- Task details: Can you write out every record below word for word, leaving out the pictures?

- Records for the exercise:
·····

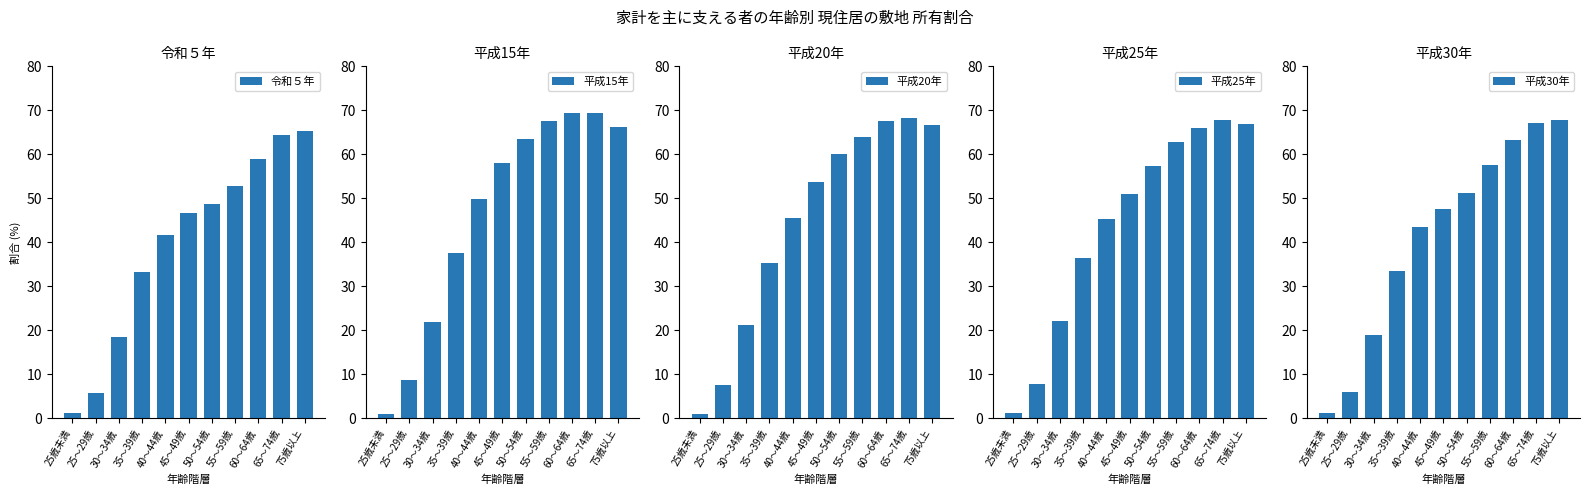

Count the number of data series in this chart.

5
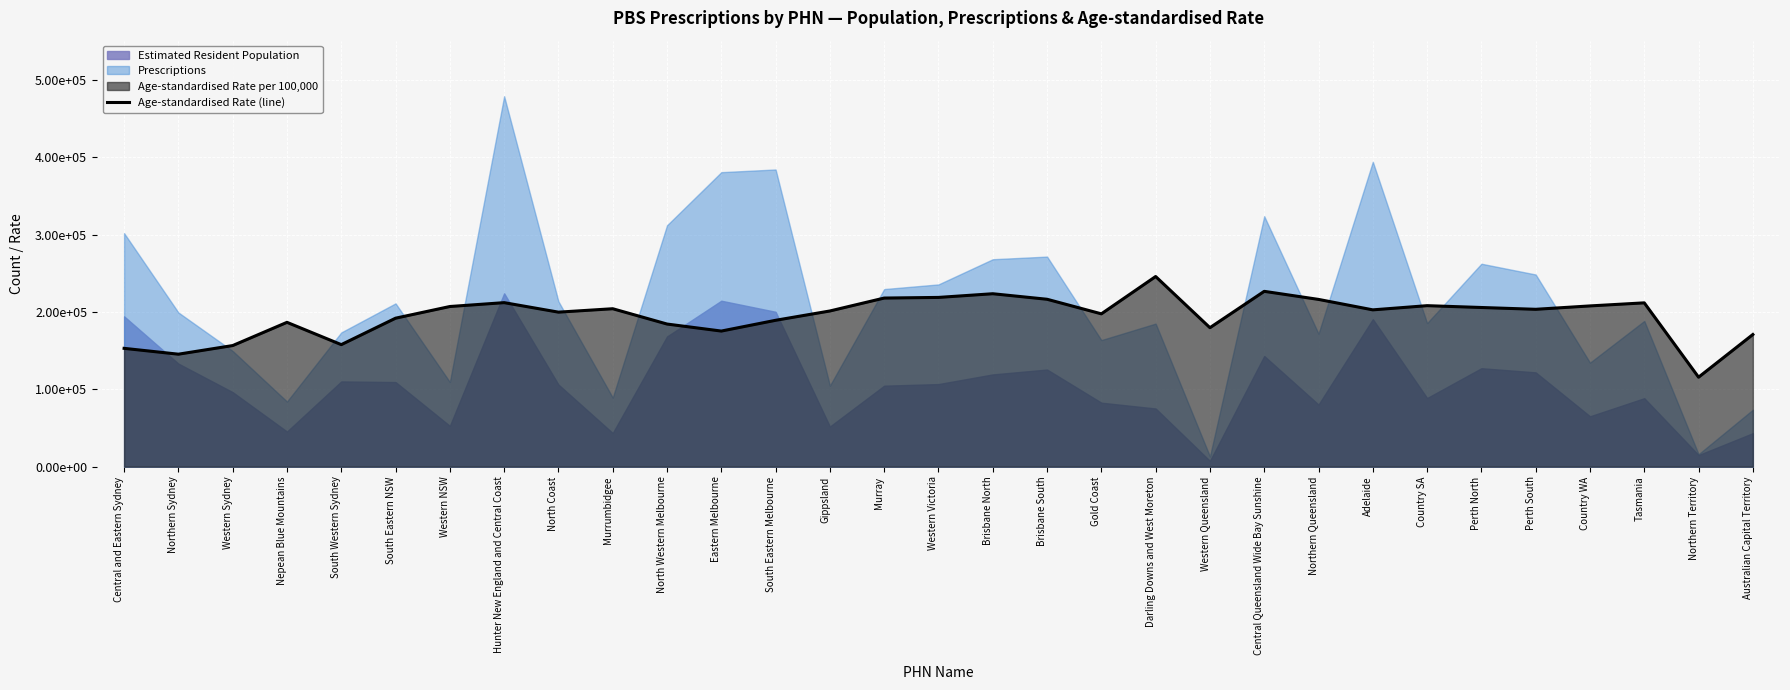

True or false: the data shows 262240 at Western Queensland.

False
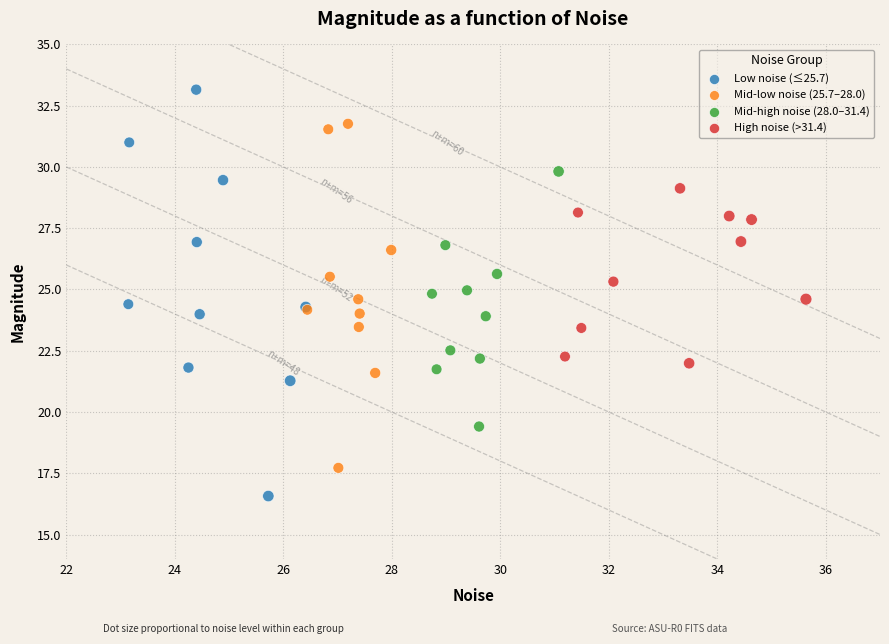

Which series reaches the minimum Y coordinate?

Low noise (≤25.7)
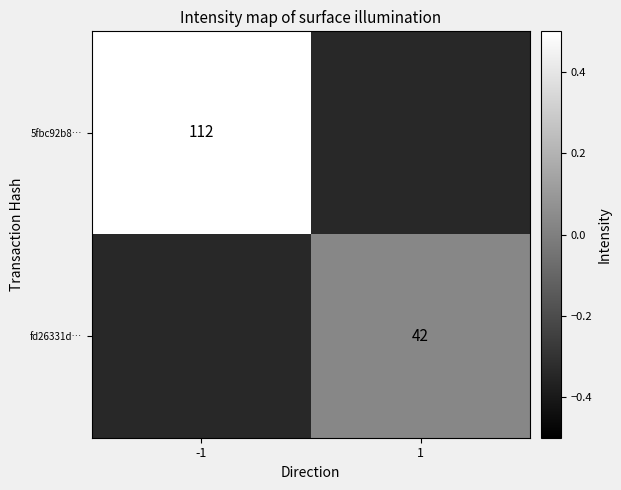

At which label does fd26331d… reach its peak?

1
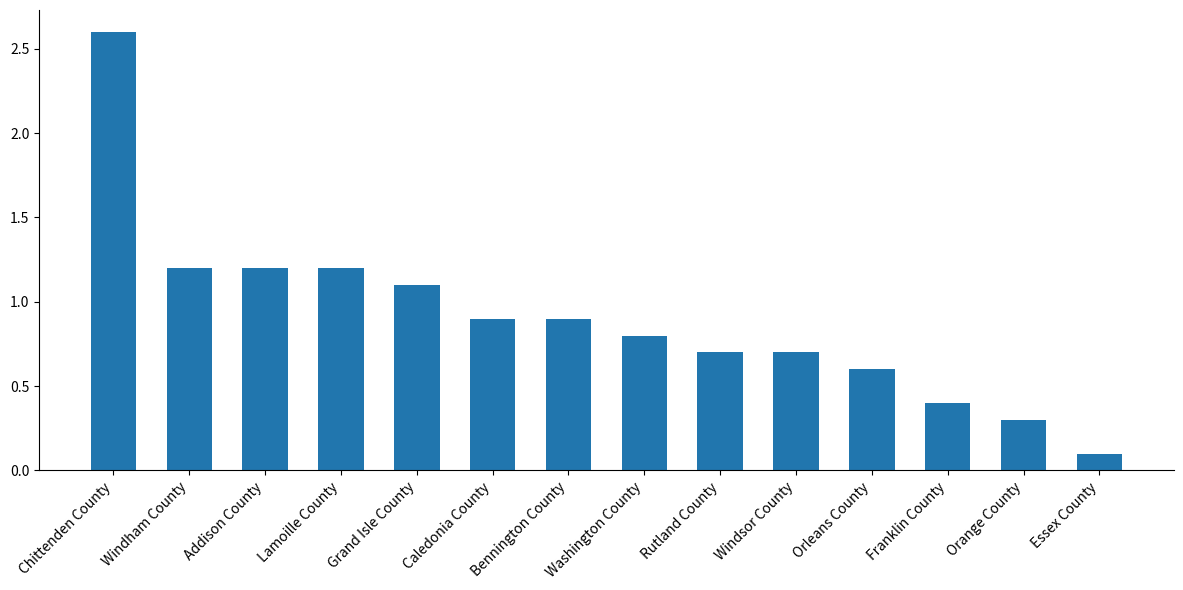

What is the label of the 8th bar from the right?

Bennington County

·····

- Answer to the exercise:
Count the number of data series in this chart.

5

True or false: the data shows 262240 at Western Queensland.

False

Which series reaches the minimum Y coordinate?

Low noise (≤25.7)

At which label does fd26331d… reach its peak?

1

What is the label of the 8th bar from the right?

Bennington County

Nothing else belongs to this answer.